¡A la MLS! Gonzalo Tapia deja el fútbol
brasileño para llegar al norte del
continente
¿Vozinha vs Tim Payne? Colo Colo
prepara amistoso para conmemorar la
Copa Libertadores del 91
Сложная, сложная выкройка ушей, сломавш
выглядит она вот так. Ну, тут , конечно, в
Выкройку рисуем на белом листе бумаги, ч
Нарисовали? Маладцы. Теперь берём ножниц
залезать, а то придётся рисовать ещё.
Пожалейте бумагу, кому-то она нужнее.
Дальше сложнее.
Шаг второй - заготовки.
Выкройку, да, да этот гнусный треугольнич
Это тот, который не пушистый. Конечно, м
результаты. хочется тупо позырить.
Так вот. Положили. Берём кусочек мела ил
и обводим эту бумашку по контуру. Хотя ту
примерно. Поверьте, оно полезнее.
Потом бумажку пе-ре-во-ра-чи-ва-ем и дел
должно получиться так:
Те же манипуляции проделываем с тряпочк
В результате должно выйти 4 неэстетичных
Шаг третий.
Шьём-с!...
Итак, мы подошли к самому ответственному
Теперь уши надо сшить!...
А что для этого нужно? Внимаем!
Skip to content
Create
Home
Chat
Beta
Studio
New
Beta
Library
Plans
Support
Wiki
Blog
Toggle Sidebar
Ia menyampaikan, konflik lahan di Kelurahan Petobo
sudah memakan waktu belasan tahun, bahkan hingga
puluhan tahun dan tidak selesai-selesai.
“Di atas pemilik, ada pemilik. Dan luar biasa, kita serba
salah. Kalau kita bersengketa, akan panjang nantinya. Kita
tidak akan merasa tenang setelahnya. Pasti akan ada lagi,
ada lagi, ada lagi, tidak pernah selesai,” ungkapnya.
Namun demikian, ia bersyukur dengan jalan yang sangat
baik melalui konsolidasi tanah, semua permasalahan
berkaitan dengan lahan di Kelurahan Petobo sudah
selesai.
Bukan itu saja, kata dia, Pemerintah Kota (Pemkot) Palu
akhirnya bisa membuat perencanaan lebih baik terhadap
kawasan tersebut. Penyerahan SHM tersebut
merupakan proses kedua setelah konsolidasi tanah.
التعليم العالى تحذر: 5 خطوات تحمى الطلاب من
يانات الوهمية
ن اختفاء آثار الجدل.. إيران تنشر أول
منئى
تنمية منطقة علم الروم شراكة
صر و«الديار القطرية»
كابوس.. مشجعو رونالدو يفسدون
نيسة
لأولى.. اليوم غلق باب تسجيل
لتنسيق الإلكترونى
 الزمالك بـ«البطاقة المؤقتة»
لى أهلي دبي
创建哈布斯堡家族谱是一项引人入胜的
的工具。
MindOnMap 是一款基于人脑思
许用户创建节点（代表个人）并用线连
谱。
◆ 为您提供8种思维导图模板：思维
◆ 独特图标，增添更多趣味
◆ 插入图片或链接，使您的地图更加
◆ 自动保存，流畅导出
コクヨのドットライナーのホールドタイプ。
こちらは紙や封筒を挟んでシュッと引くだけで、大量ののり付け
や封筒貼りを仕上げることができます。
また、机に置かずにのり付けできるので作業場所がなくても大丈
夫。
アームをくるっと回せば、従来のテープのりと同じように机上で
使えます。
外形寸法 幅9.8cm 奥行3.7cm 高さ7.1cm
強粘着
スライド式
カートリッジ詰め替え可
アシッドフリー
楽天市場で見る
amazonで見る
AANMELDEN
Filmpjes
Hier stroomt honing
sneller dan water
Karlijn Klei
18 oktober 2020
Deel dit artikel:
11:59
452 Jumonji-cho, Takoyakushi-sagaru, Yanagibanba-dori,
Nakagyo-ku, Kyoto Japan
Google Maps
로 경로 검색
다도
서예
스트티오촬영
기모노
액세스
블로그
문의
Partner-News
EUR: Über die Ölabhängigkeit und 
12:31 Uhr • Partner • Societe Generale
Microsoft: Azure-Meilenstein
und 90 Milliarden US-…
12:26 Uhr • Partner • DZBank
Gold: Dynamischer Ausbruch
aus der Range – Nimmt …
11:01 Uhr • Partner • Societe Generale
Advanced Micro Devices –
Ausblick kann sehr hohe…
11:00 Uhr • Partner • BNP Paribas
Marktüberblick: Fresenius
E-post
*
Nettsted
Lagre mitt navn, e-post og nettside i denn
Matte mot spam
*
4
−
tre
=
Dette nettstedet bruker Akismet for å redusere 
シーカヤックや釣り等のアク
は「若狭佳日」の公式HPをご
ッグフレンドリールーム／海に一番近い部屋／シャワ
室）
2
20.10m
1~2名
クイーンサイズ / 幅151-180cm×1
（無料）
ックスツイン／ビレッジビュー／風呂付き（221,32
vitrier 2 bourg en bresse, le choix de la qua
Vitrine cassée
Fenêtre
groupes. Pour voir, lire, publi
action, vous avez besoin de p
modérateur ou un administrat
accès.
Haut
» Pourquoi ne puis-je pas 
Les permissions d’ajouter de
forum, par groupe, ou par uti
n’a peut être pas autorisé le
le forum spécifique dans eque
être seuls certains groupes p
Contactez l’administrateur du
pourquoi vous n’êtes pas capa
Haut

--------------------

Copy the records above. Keep every word as it is.

> _Reply to the exercise_
¡A la MLS! Gonzalo Tapia deja el fútbol
brasileño para llegar al norte del
continente
¿Vozinha vs Tim Payne? Colo Colo
prepara amistoso para conmemorar la
Copa Libertadores del 91
Сложная, сложная выкройка ушей, сломавш
выглядит она вот так. Ну, тут , конечно, в
Выкройку рисуем на белом листе бумаги, ч
Нарисовали? Маладцы. Теперь берём ножниц
залезать, а то придётся рисовать ещё.
Пожалейте бумагу, кому-то она нужнее.
Дальше сложнее.
Шаг второй - заготовки.
Выкройку, да, да этот гнусный треугольнич
Это тот, который не пушистый. Конечно, м
результаты. хочется тупо позырить.
Так вот. Положили. Берём кусочек мела ил
и обводим эту бумашку по контуру. Хотя ту
примерно. Поверьте, оно полезнее.
Потом бумажку пе-ре-во-ра-чи-ва-ем и дел
должно получиться так:
Те же манипуляции проделываем с тряпочк
В результате должно выйти 4 неэстетичных
Шаг третий.
Шьём-с!...
Итак, мы подошли к самому ответственному
Теперь уши надо сшить!...
А что для этого нужно? Внимаем!
Skip to content
Create
Home
Chat
Beta
Studio
New
Beta
Library
Plans
Support
Wiki
Blog
Toggle Sidebar
Ia menyampaikan, konflik lahan di Kelurahan Petobo
sudah memakan waktu belasan tahun, bahkan hingga
puluhan tahun dan tidak selesai-selesai.
“Di atas pemilik, ada pemilik. Dan luar biasa, kita serba
salah. Kalau kita bersengketa, akan panjang nantinya. Kita
tidak akan merasa tenang setelahnya. Pasti akan ada lagi,
ada lagi, ada lagi, tidak pernah selesai,” ungkapnya.
Namun demikian, ia bersyukur dengan jalan yang sangat
baik melalui konsolidasi tanah, semua permasalahan
berkaitan dengan lahan di Kelurahan Petobo sudah
selesai.
Bukan itu saja, kata dia, Pemerintah Kota (Pemkot) Palu
akhirnya bisa membuat perencanaan lebih baik terhadap
kawasan tersebut. Penyerahan SHM tersebut
merupakan proses kedua setelah konsolidasi tanah.
التعليم العالى تحذر: 5 خطوات تحمى الطلاب من
يانات الوهمية
ن اختفاء آثار الجدل.. إيران تنشر أول
منئى
تنمية منطقة علم الروم شراكة
صر و«الديار القطرية»
كابوس.. مشجعو رونالدو يفسدون
نيسة
لأولى.. اليوم غلق باب تسجيل
لتنسيق الإلكترونى
 الزمالك بـ«البطاقة المؤقتة»
لى أهلي دبي
创建哈布斯堡家族谱是一项引人入胜的
的工具。
MindOnMap 是一款基于人脑思
许用户创建节点（代表个人）并用线连
谱。
◆ 为您提供8种思维导图模板：思维
◆ 独特图标，增添更多趣味
◆ 插入图片或链接，使您的地图更加
◆ 自动保存，流畅导出
コクヨのドットライナーのホールドタイプ。
こちらは紙や封筒を挟んでシュッと引くだけで、大量ののり付け
や封筒貼りを仕上げることができます。
また、机に置かずにのり付けできるので作業場所がなくても大丈
夫。
アームをくるっと回せば、従来のテープのりと同じように机上で
使えます。
外形寸法 幅9.8cm 奥行3.7cm 高さ7.1cm
強粘着
スライド式
カートリッジ詰め替え可
アシッドフリー
楽天市場で見る
amazonで見る
AANMELDEN
Filmpjes
Hier stroomt honing
sneller dan water
Karlijn Klei
18 oktober 2020
Deel dit artikel:
11:59
452 Jumonji-cho, Takoyakushi-sagaru, Yanagibanba-dori,
Nakagyo-ku, Kyoto Japan
Google Maps
로 경로 검색
다도
서예
스트티오촬영
기모노
액세스
블로그
문의
Partner-News
EUR: Über die Ölabhängigkeit und 
12:31 Uhr • Partner • Societe Generale
Microsoft: Azure-Meilenstein
und 90 Milliarden US-…
12:26 Uhr • Partner • DZBank
Gold: Dynamischer Ausbruch
aus der Range – Nimmt …
11:01 Uhr • Partner • Societe Generale
Advanced Micro Devices –
Ausblick kann sehr hohe…
11:00 Uhr • Partner • BNP Paribas
Marktüberblick: Fresenius
E-post
*
Nettsted
Lagre mitt navn, e-post og nettside i denn
Matte mot spam
*
4
−
tre
=
Dette nettstedet bruker Akismet for å redusere 
シーカヤックや釣り等のアク
は「若狭佳日」の公式HPをご
ッグフレンドリールーム／海に一番近い部屋／シャワ
室）
2
20.10m
1~2名
クイーンサイズ / 幅151-180cm×1
（無料）
ックスツイン／ビレッジビュー／風呂付き（221,32
vitrier 2 bourg en bresse, le choix de la qua
Vitrine cassée
Fenêtre
groupes. Pour voir, lire, publi
action, vous avez besoin de p
modérateur ou un administrat
accès.
Haut
» Pourquoi ne puis-je pas 
Les permissions d’ajouter de
forum, par groupe, ou par uti
n’a peut être pas autorisé le
le forum spécifique dans eque
être seuls certains groupes p
Contactez l’administrateur du
pourquoi vous n’êtes pas capa
Haut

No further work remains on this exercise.